- Text for analysis -
= = = =

Thanks, that is reassuring. I had one egg eater and I broke that habbit by buying those cheap plastic easter eggs, filling them with sand and taping them shut. I then placed them in all the nesting boxes and after a while, the culprit quit breaking eggs.


----------



## secuono

Hard boil or scramble the eggs, never give them the raw product. If you drop an egg, clean it up asap.


----------



## meme

I feed my chickens eggs once in a while. But I don`t do it that much, because I don`t want them to eat their eggs, right after they lay them. Its not bad for them. I would feed them about 3 or 4 chicken eggs a month.

                       good luck,


----------



## TigerLilly

I feed my chickens cooked eggs periodically (like when I drop 1). I always feed them the eggshells for calcium.


----------



## chicks & ducks

I feed my chickens and ducks(and occasionally the cats grab a bite too) chicken eggs, scrambled. Usually it's only in 1 of 2 circumstances=
1. we have run out of chicken food at the last minute
or
2. we have 10 dozen or so eggs sitting in the fridge that need to be gone within the week.

I also sometimes will feed them eggs in the winter just to warm them up a little bit.  It probably doesn't matter to them but it makes me feel a bit better.


----------



## spifamily

I always crush extra eggs, or partially pecked eggs back to the livestock.  I had 6 eggs in a pail last night, and watched my Mcnabb steal the last one out of the pail and eat it.  I didn't know it was the last one until I caught her with it!


----------



## MonsterMalak

I would make sure to boil, cook, or mix in a feed.  Otherwise, the chickens can learn to eat their own eggs.  Then the habbit can spread rapidly, and is hard to break.

= = = =

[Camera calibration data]

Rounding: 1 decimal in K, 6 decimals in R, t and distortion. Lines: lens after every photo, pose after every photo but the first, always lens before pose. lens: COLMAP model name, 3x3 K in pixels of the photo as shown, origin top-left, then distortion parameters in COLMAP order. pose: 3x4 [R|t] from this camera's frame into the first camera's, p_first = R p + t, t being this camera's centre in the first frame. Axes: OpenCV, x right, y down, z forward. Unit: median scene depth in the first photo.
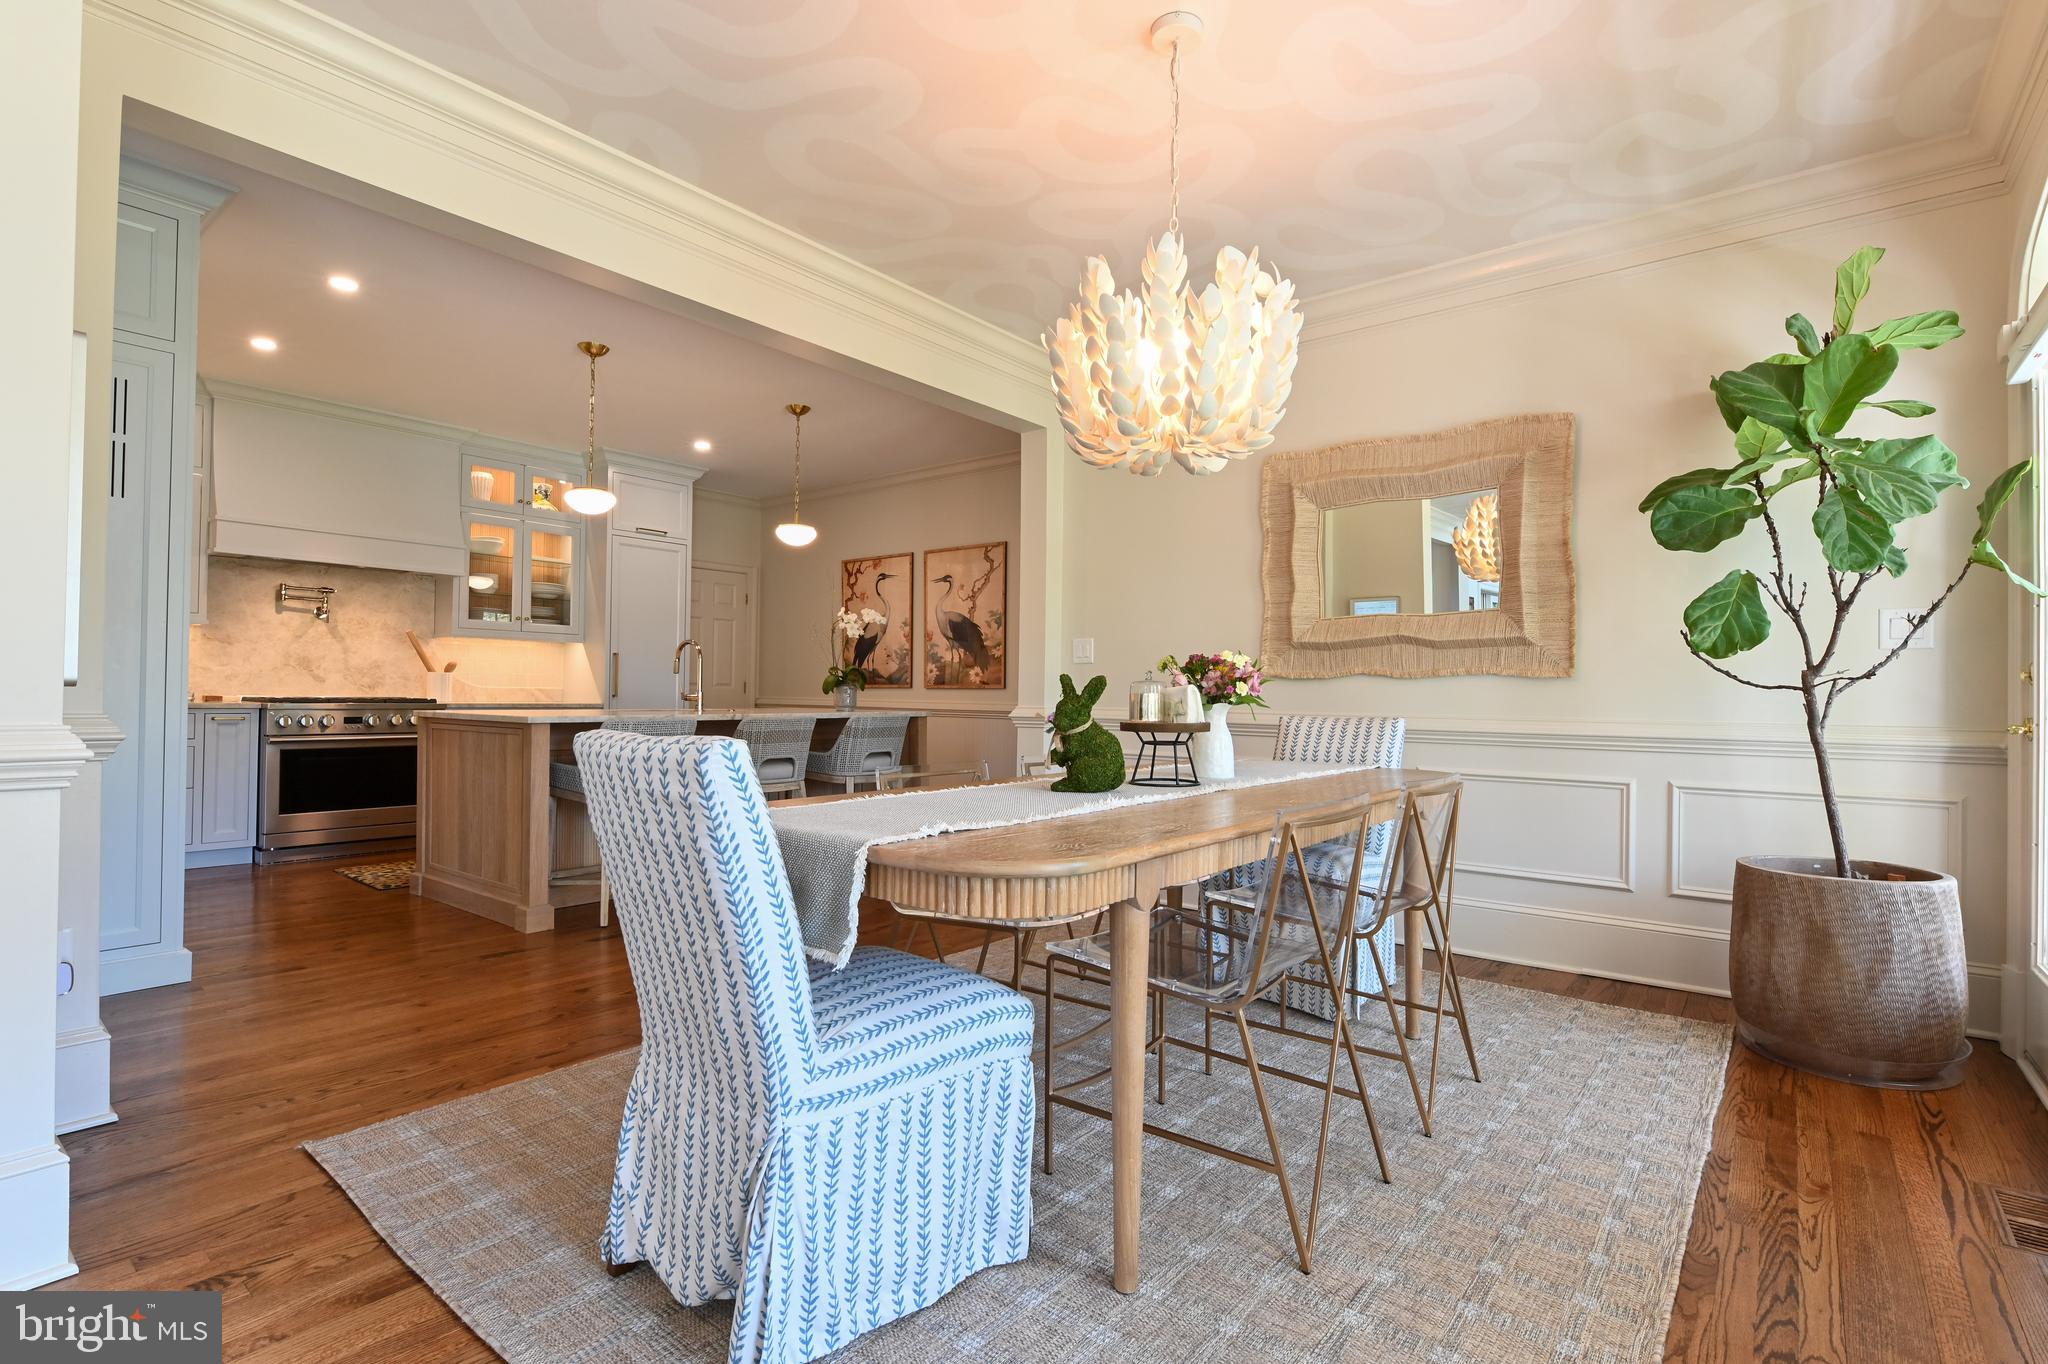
lens RADIAL K [[966.0, 0, 1040.0], [0, 966.0, 683.1], [0, 0, 1]] dist [-0.011942, -0.000053]
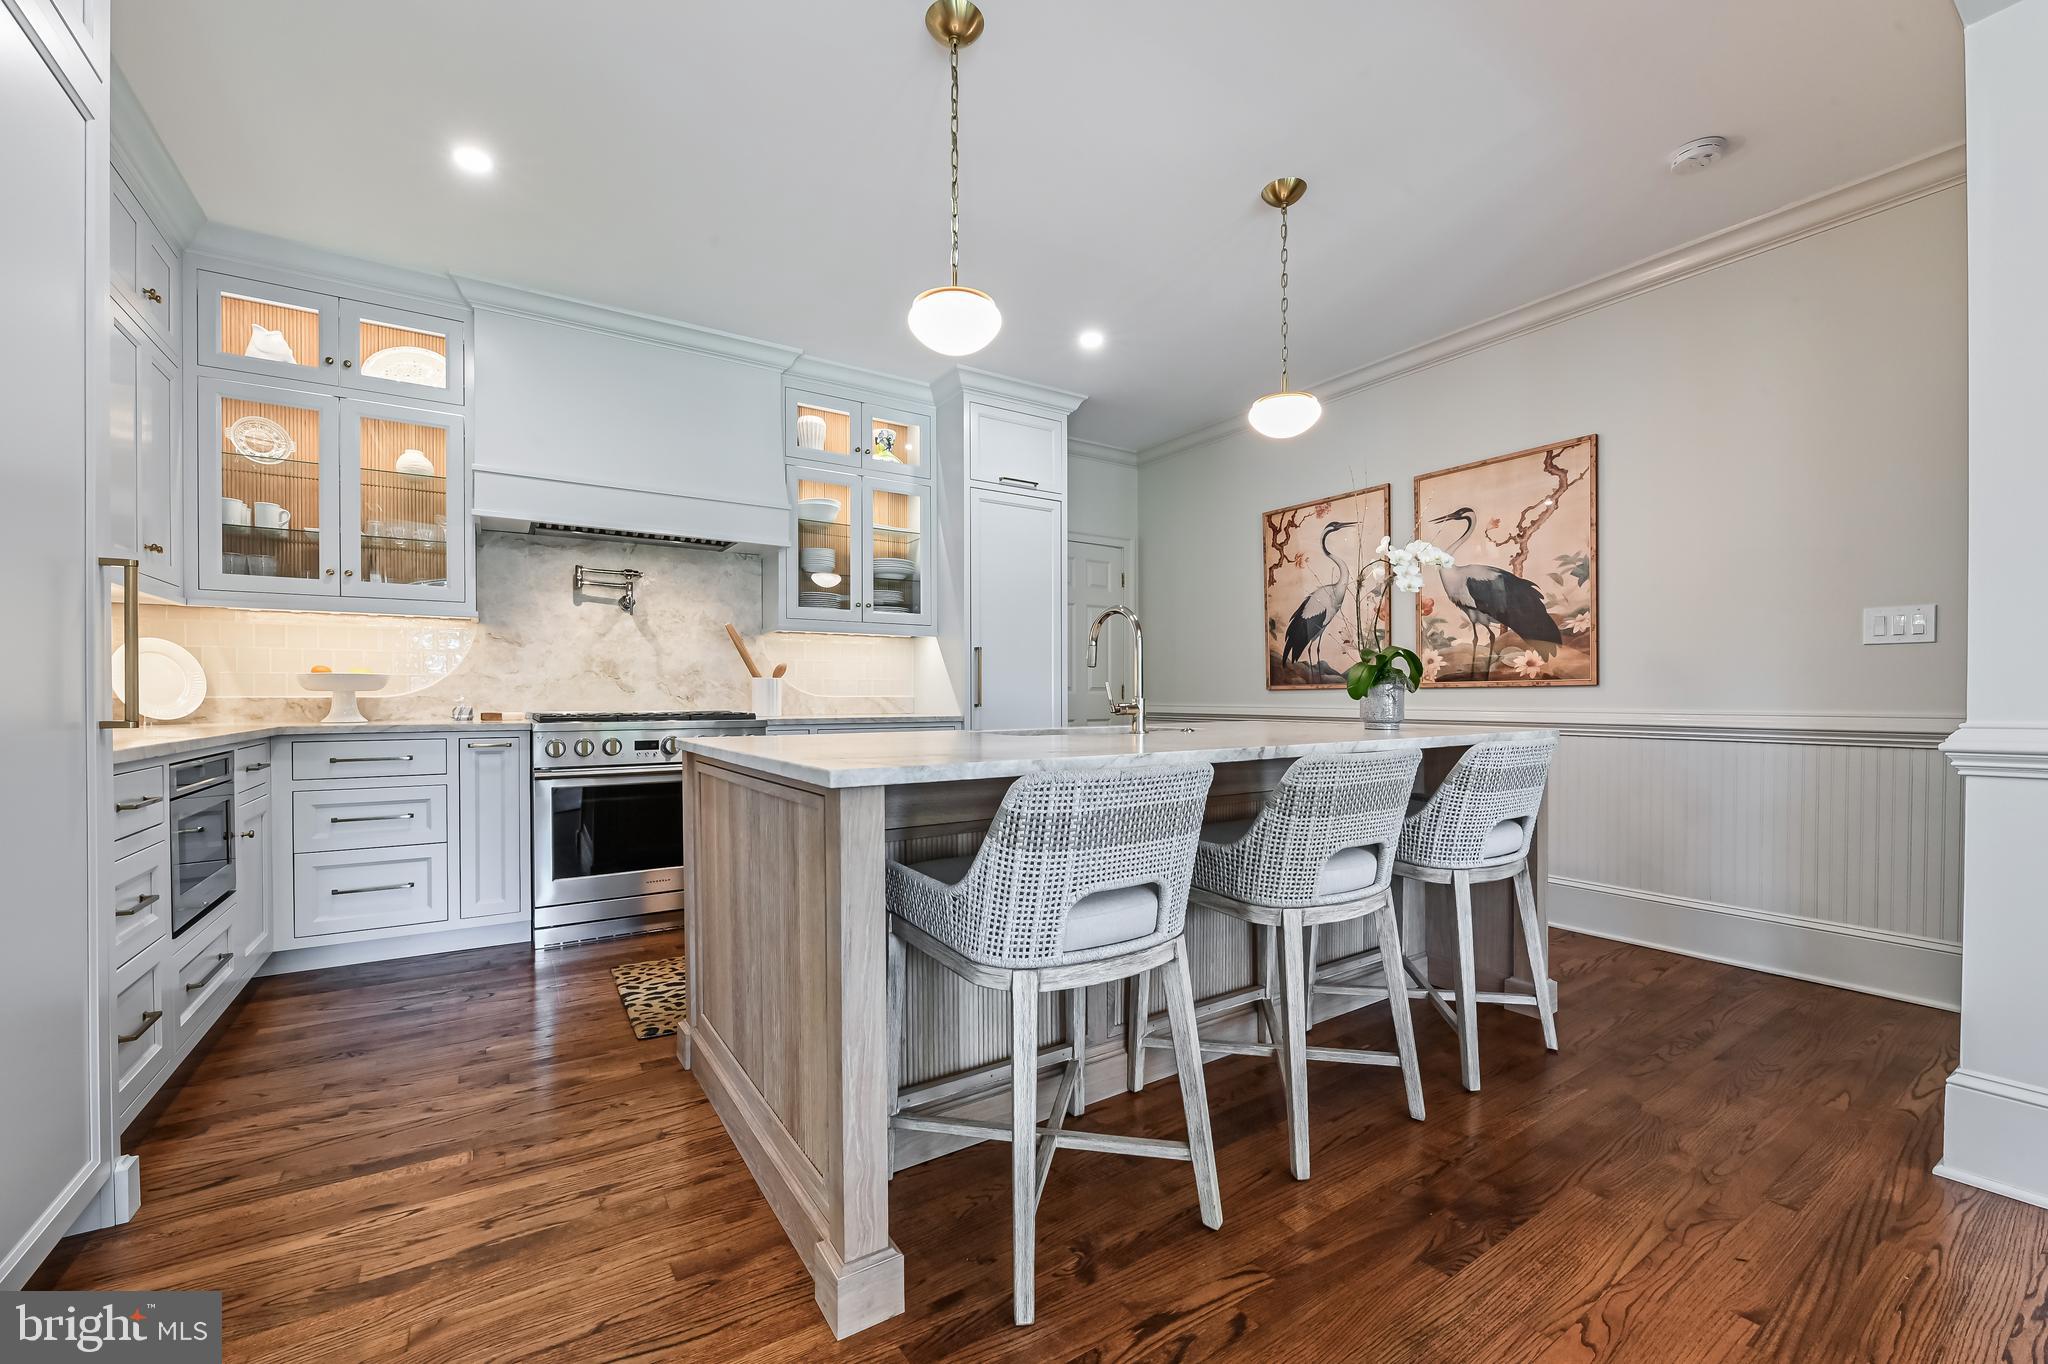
lens RADIAL K [[822.1, 0, 1033.5], [0, 822.1, 702.4], [0, 0, 1]] dist [-0.009177, -0.000794]
pose [[0.950579, -0.012734, -0.310220, -0.211228], [0.017711, 0.999756, 0.013230, 0.003363], [0.309976, -0.018070, 0.950573, 0.426860]]
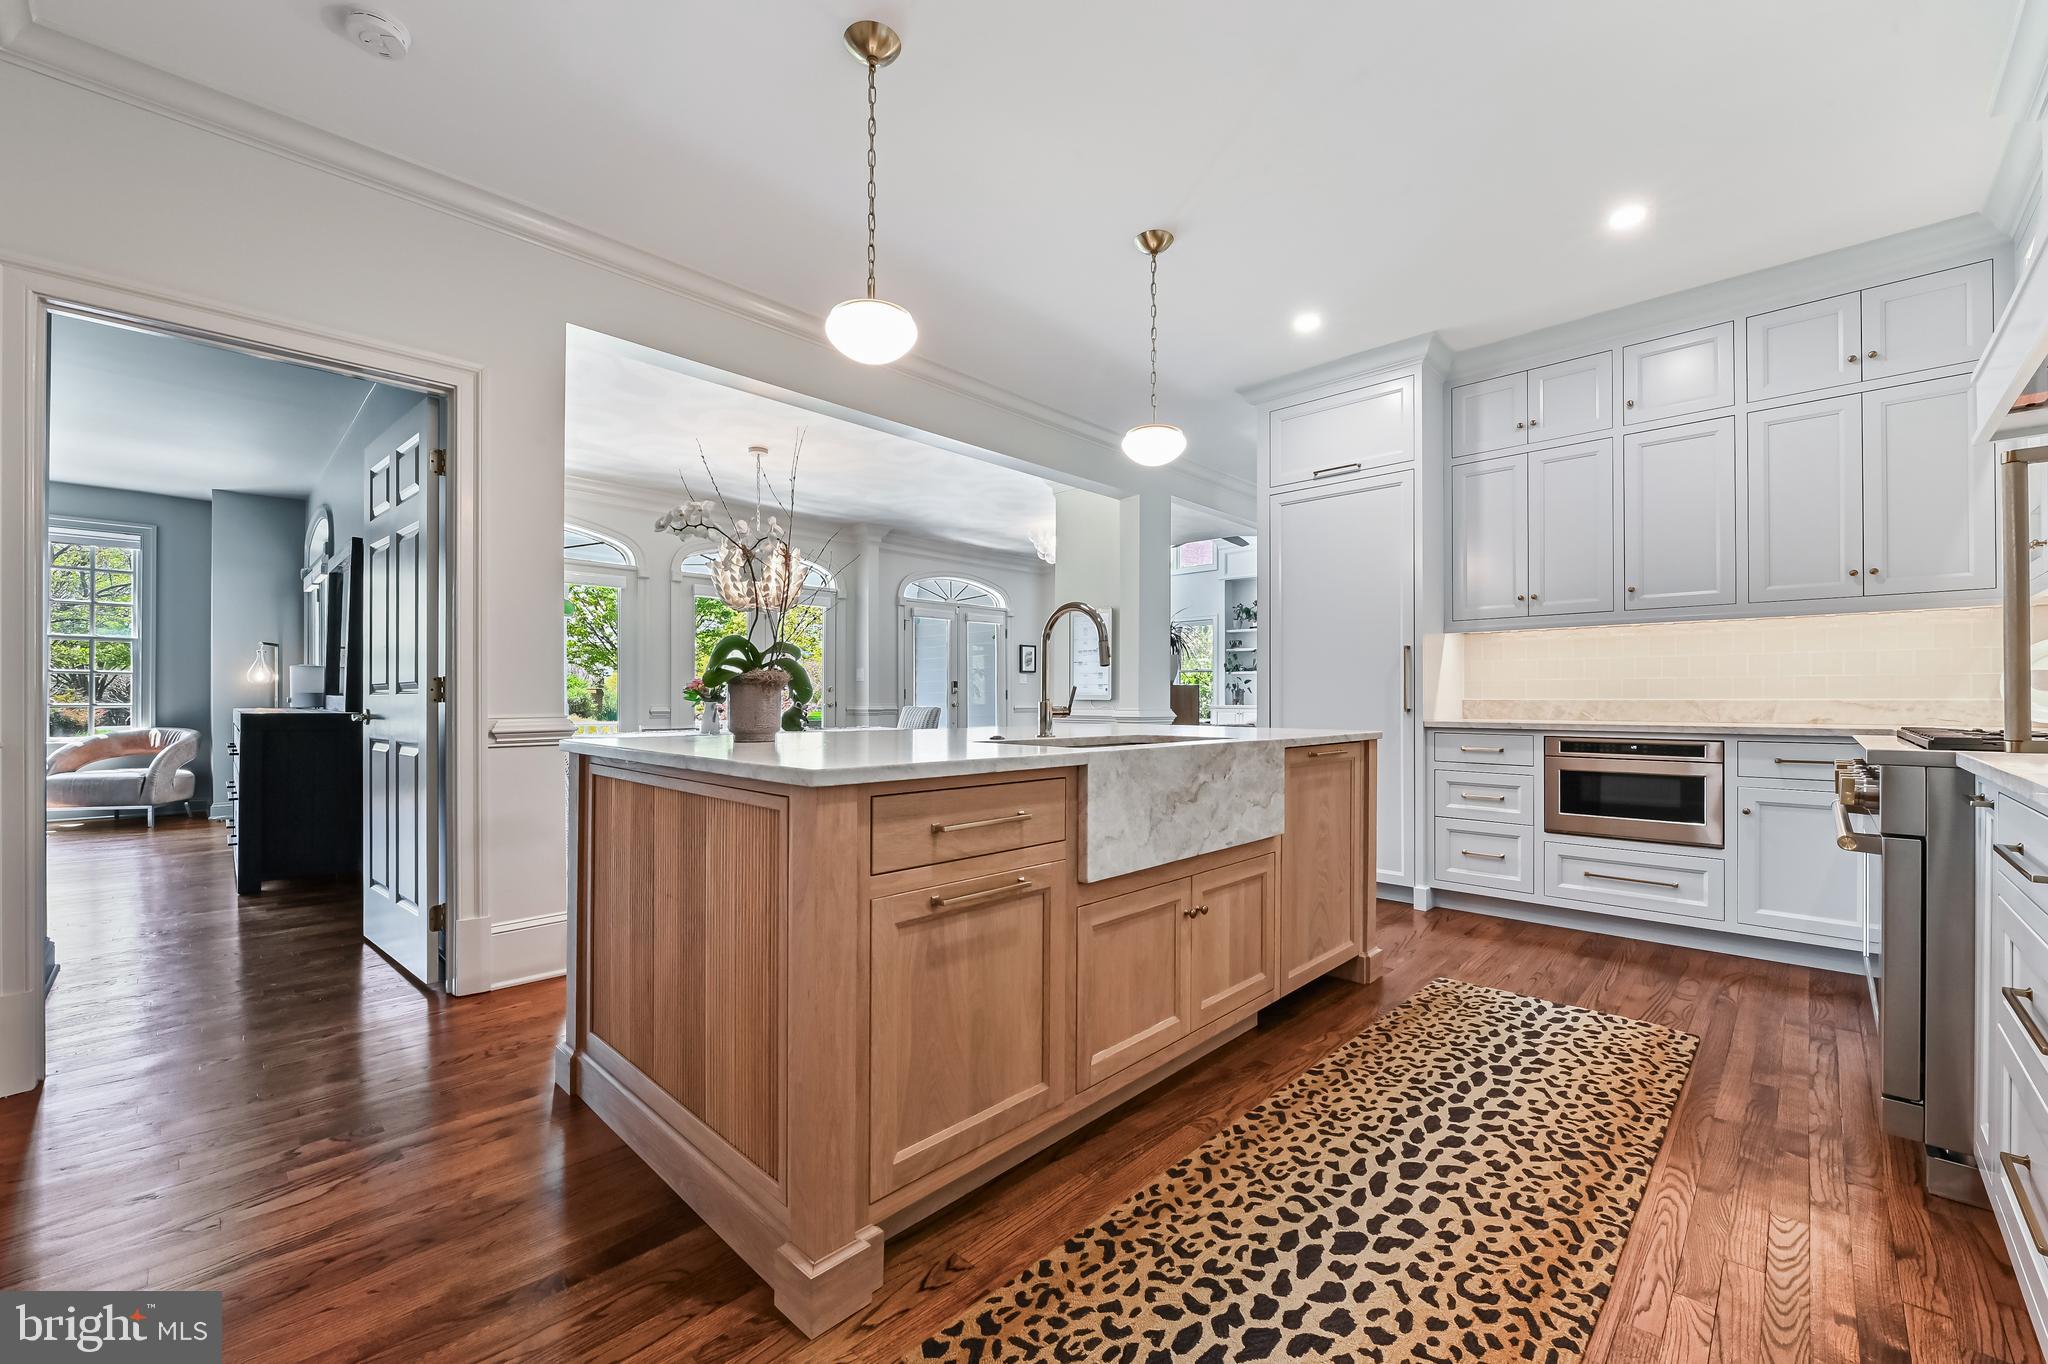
lens RADIAL K [[822.1, 0, 1018.4], [0, 822.1, 691.5], [0, 0, 1]] dist [-0.009177, -0.000794]
pose [[-0.994230, -0.014269, 0.106312, -0.312096], [-0.016402, 0.999681, -0.019215, 0.010630], [-0.106004, -0.020847, -0.994147, 1.184729]]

= = = =

- Your goal -
Revise the thread about feeding eggs to chickens from "## chicks &" to "a bit better.", changing "winter" to "cold season".

- Response for this exercise -
## chicks & ducks

I feed my chickens and ducks(and occasionally the cats grab a bite too) chicken eggs, scrambled. Usually it's only in 1 of 2 circumstances=
1. we have run out of chicken food at the last minute
or
2. we have 10 dozen or so eggs sitting in the fridge that need to be gone within the week.

I also sometimes will feed them eggs in the cold season just to warm them up a little bit.  It probably doesn't matter to them but it makes me feel a bit better.